Nom : Mathieu Montaroux
Site web : www.mathieumontaroux.com
Nombre de pays visité : 8, mais je compte bien tous les visiter !
Pays d’origine : France

Qui est Mathieu ?

Un homme qui aime sa liberté. Et comme je n’en ai jamais assez, je repousse sans cesse mes limites de confort. Toujours la soif d’apprendre par moi-même, de mes erreurs certes, mais aussi et surtout apprendre du monde qui m’entoure et faire partager mes aventures pour montrer que même si on croit ne jamais avoir le temps de rien faire, ou, ne pas être capable de faire telle ou telle chose, bah avec pas grand-chose et peut être simplement de la motivation, on arrive à faire de belles et grandes aventures dans la vie.

Qu’elle est l’origine de GOPRO et SACADO, ton blogue ?

Après quelques essais de blogue sur le voyage en 2011 plus ou moins fructueux, et finalement n’ayant pas assez de matière pour le nourrir aussi souvent que je le souhaitais, je me suis tourné vers les activités pleins air. Que ce soit randonnées, canot, découvertes, ou les bonnes adresses, je veux à travers mon site montrer que le plein air ça touche beaucoup de choses et que pour en profiter au maximum ; ça demande parfois quelques doses de connaissances et de la préparation. Mon site est là pour aider les gens à s’y retrouver dans leurs choix d’activités tout simplement en leur donnant des conseils utiles des adresses sympas et en leur faisant partager mon point de vu.

Parachutiste militaire pendant 7 ans, raconte-nous ton premier saut dans le vide ?

Mon premier saut en parachute, ça remonte à février 2001 à l’école des troupes aéroportées. J’étais tout jeune, j’avais 19 ans ! l’E.T.A.P, c’est 15 jours de formation dans un simulateur militaire grandeur réelle pour vous préparer à vos sauts en parachute. Le 1er saut, c’était à bord d’un Lockheed C-130 H30 Hercules, un gros avion militaire avec 4 gros moteurs à hélices. Là-dedans on est à peu près 80 parachutistes. A l’époque je pesais 62kg. Avec tout l’équipement on était rendu à doubler notre poids. Ce n’est pas rien. Mais lorsque la porte de l’avion s’ouvre et que les largueurs nous font signe de nous lever pour nous aligner le long de la carlingue de l’avion, on a le cœur qui s’emballe. Et dès que la lumière rouge passe au vert avec un bruit strident qui nous donne le « go » pour sauter, on peut dire que j’étais à la fois content, anxieux, stressé, et fier. Oui tout ça car c’est quelque chose que je voulais faire depuis longtemps et à l’issue de nos 3 sauts de validation, on reçoit nos « ailes » sur notre habit militaire en plus du béret rouge des paras. Alors on est fier et pas à peu près !

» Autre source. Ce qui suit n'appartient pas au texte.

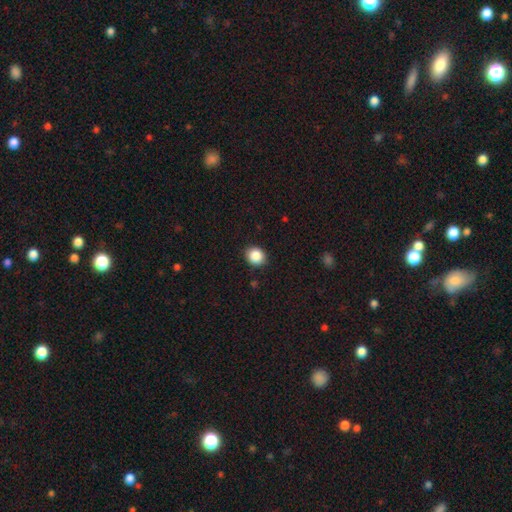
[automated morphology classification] smooth-or-featured: smooth: 87% | star or artifact: 9% | featured or disk: 4%
  how-rounded: round: 77% | in between: 22% | cigar-shaped: 1%
  merging: none: 89% | minor disturbance: 8% | major disturbance: 2% | merger: 1%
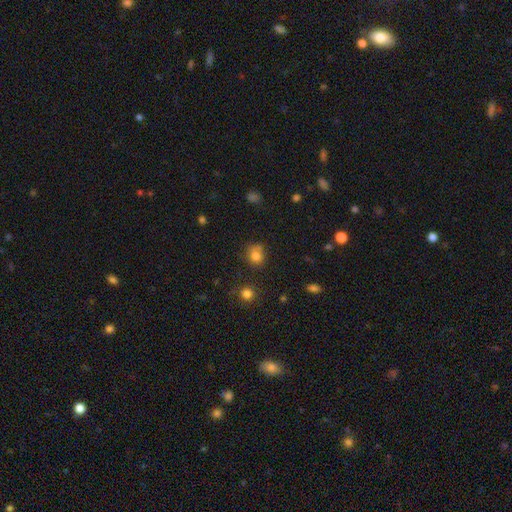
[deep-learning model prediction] A smooth galaxy with no disk features (79%) that is round (73%). Merging: none (66%).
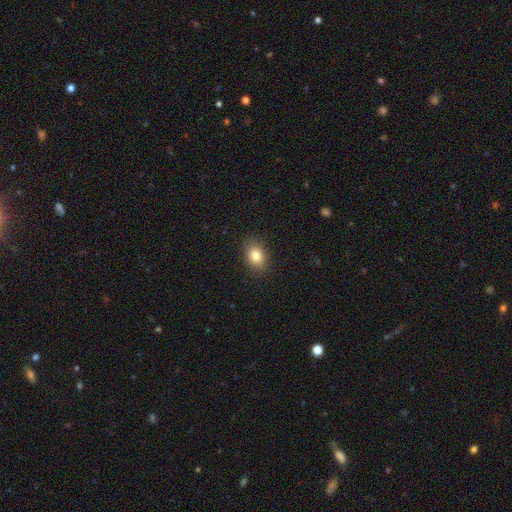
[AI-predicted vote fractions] A smooth galaxy with no disk features (82%) that is in between round and cigar-shaped (69%). Merging: none (88%).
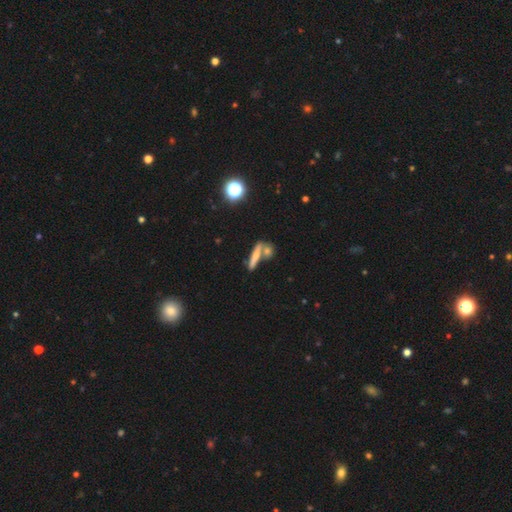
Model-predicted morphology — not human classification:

Qu’elle est la plus dure mission qui t’a été donnée de faire ?

La mission la plus dure ? il est certain que je ne peux pas parler des missions que je faisais à l’étranger, mais une exfiltration est toujours une mission délicate avec une longue préparation. Une fois sur le terrain on a pas le droit à l’erreur !

 Sur ton blogue, on peut lire tes articles concernant des tests de matériels, est-ce que ce sont les compagnies qui viennent vers toi ?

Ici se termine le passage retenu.